**Exercise A**
Output the stretch of the mailing-list reply on async standbys and sync replication from "I took a look" through "works as expected.", with no changes.
**Exercise B**
Using the mailing-list reply on async standbys and sync replication, answer each question briefly:
(i) Which version number did Bharath Rupireddy give the posted patch?
(ii) For which function does Nathan Bossart suggest sending as much WAL as possible per call?
(iii) What does the reply's final line say about the log formatting?

**Passage shown**
★ ★ ★ ★ ★

Re: Allow async standbys wait for sync replication (was: Disallow quorum uncommitted (with synchronous standbys) txns in logical replication subscribers)

From: "Hsu, John" <hsuchen(at)amazon(dot)com>
To: Nathan Bossart <nathandbossart(at)gmail(dot)com>, Bharath Rupireddy <bharath(dot)rupireddyforpostgres(at)gmail(dot)com>
Cc: SATYANARAYANA NARLAPURAM <satyanarlapuram(at)gmail(dot)com>, PostgreSQL Hackers <pgsql-hackers(at)lists(dot)postgresql(dot)org>
Subject: Re: Allow async standbys wait for sync replication (was: Disallow quorum uncommitted (with synchronous standbys) txns in logical replication subscribers)
Date: 2022-02-25 21:52:03
Message-ID: b7561922-c241-2e3c-0da9-cd01bf4e6ebf@amazon.com
Views: Raw Message | Whole Thread | Download mbox | Resend email
Thread:
Lists: pgsql-hackers

Hello,

On 2/25/22 11:38 AM, Nathan Bossart wrote:

> CAUTION: This email originated from outside of the organization. Do not click links or open attachments unless you can confirm the sender and know the content is safe.
>
>
>
> On Fri, Feb 25, 2022 at 08:31:37PM +0530, Bharath Rupireddy wrote:
>> Thanks Satya and others for the inputs. Here's the v1 patch that
>> basically allows async wal senders to wait until the sync standbys
>> report their flush lsn back to the primary. Please let me know your
>> thoughts.
> I haven't had a chance to look too closely yet, but IIUC this adds a new
> function that waits for synchronous replication. This new function
> essentially spins until the synchronous LSN has advanced.
>
> I don't think it's a good idea to block sending any WAL like this. AFAICT
> it is possible that there will be a lot of synchronously replicated WAL
> that we can send, and it might just be the last several bytes that cannot
> yet be replicated to the asynchronous standbys. І believe this patch will
> cause the server to avoid sending _any_ WAL until the synchronous LSN
> advances.
>
> Perhaps we should instead just choose the SendRqstPtr based on the current
> synchronous LSN. Presumably there are other things we'd need to consider,
> but in general, I think we ought to send as much WAL as possible for a
> given call to XLogSendPhysical().

I think you're right that we'll avoid sending any WAL until sync_lsn
advances. We could setup a contrived situation where the async-walsender
never advances because it terminates before the flush_lsn of the
synchronous_node catches up. And when the async-walsender restarts,
it'll start with the latest flushed on the primary and we could go into
a perpetual loop.

I took a look at the patch and tested basic streaming with async
replicas ahead of the synchronous standby and with logical clients as
well and it works as expected.

>
> ereport(LOG,
>            (errmsg("async standby WAL sender with request LSN %X/%X
is waiting as sync standbys are ahead with flush LSN %X/%X",
>                    LSN_FORMAT_ARGS(flushLSN),
LSN_FORMAT_ARGS(sendRqstPtr)),
>             errhidestmt(true)));

I think this log formatting is incorrect.

★ ★ ★ ★ ★

**Material**
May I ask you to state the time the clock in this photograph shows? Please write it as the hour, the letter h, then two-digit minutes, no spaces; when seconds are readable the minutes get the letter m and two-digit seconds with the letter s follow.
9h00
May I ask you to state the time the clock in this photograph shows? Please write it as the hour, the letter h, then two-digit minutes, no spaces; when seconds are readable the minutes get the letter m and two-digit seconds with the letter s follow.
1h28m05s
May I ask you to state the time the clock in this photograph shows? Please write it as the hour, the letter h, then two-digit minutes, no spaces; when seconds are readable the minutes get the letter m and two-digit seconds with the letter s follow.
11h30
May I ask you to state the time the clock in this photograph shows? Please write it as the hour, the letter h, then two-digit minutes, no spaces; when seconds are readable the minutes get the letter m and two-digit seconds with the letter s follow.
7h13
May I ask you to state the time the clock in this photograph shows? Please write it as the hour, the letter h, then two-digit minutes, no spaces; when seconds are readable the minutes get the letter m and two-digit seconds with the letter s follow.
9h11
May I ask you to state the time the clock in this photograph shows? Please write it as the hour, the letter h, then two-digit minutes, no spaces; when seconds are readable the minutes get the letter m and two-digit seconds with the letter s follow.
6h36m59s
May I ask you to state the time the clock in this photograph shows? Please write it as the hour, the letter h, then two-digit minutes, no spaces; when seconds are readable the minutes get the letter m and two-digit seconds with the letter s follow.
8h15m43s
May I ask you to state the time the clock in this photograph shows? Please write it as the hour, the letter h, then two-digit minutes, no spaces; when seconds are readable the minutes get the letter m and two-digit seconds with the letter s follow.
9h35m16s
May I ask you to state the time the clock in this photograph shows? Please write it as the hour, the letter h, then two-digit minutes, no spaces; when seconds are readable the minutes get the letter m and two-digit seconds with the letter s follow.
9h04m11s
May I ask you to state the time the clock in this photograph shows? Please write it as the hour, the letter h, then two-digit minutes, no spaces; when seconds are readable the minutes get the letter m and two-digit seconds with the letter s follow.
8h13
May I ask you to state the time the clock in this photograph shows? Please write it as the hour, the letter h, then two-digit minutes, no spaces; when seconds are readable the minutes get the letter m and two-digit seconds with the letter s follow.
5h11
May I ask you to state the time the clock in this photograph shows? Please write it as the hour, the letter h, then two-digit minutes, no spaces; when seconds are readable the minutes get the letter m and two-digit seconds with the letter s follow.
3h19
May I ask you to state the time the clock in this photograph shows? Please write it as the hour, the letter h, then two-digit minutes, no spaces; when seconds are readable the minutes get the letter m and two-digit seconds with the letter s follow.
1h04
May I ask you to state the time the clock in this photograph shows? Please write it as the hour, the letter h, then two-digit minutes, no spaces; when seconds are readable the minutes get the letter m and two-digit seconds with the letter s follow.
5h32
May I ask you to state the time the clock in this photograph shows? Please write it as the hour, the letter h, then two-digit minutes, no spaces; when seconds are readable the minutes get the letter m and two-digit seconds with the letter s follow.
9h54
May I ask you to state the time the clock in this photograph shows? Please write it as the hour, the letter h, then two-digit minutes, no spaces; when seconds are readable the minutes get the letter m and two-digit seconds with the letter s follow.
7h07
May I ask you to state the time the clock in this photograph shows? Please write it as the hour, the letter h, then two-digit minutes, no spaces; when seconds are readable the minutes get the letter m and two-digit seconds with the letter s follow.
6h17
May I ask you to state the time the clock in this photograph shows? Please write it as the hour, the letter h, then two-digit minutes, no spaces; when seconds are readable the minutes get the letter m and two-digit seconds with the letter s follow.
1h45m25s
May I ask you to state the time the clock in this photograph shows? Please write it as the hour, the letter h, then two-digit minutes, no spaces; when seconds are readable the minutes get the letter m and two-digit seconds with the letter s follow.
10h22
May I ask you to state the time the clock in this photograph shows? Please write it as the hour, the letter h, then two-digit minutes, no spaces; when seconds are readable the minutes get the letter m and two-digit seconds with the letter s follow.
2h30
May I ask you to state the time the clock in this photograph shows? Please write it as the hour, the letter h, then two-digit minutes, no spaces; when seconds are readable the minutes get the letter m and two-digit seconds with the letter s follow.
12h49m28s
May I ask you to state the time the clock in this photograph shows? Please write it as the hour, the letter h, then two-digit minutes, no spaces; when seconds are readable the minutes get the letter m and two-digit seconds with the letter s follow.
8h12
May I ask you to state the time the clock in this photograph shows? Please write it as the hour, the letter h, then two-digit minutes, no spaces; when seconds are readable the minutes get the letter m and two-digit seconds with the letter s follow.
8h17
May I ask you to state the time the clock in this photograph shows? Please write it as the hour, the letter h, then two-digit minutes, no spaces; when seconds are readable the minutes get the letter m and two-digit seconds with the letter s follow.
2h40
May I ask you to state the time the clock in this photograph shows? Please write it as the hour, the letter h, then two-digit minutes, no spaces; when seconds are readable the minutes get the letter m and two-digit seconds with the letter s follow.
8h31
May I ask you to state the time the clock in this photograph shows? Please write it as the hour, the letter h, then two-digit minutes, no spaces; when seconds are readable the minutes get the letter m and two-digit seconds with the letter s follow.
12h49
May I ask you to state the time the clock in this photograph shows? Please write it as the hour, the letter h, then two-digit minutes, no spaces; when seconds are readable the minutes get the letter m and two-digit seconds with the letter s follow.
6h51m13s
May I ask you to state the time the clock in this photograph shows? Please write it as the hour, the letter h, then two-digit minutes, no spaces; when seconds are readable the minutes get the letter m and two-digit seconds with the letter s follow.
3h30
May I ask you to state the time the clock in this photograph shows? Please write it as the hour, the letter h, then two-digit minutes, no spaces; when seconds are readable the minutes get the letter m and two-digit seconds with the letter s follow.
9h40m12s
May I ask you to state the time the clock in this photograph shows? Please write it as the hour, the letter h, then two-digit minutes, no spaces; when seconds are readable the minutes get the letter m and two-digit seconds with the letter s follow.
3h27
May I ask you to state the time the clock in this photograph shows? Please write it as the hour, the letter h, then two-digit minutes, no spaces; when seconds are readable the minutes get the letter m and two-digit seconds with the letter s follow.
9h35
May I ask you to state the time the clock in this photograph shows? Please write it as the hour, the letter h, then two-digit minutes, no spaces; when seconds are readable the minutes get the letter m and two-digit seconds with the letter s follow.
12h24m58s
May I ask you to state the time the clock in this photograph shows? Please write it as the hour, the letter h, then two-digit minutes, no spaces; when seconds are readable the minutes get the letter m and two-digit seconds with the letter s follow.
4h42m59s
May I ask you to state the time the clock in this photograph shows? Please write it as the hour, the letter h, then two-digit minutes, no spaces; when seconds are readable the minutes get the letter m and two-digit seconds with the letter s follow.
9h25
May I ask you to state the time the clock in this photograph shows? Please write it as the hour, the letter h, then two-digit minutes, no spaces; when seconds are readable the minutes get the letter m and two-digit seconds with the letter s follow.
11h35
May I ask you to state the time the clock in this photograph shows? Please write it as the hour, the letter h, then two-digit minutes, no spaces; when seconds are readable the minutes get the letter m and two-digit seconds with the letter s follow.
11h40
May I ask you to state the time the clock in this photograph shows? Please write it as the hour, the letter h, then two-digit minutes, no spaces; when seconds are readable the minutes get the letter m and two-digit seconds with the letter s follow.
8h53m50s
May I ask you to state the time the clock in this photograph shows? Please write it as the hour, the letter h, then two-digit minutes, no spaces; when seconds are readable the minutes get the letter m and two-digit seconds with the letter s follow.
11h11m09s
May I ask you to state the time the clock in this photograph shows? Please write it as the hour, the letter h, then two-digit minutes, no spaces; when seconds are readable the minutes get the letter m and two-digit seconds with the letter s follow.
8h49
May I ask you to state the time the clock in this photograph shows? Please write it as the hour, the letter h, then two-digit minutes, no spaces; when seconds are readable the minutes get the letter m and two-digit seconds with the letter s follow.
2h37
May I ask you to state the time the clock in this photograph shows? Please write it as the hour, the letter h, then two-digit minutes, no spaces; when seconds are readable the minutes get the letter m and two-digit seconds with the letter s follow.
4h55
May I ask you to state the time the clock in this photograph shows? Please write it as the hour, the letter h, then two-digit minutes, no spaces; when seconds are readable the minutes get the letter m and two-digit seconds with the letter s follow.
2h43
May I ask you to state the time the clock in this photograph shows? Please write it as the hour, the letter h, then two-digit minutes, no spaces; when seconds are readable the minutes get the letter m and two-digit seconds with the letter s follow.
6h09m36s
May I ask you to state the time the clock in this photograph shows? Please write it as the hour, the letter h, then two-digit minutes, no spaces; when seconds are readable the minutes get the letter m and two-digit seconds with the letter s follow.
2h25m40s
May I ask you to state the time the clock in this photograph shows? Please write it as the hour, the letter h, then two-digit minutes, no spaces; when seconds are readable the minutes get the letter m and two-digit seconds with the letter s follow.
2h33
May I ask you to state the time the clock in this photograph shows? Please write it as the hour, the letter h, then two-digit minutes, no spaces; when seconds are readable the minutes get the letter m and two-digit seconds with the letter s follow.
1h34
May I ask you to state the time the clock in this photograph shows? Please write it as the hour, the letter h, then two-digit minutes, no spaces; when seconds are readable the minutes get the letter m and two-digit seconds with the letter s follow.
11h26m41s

★ ★ ★ ★ ★

**Final result A**
I took a look at the patch and tested basic streaming with async
replicas ahead of the synchronous standby and with logical clients as
well and it works as expected.

**Final result B**
(i) v1
(ii) XLogSendPhysical()
(iii) That it is incorrect.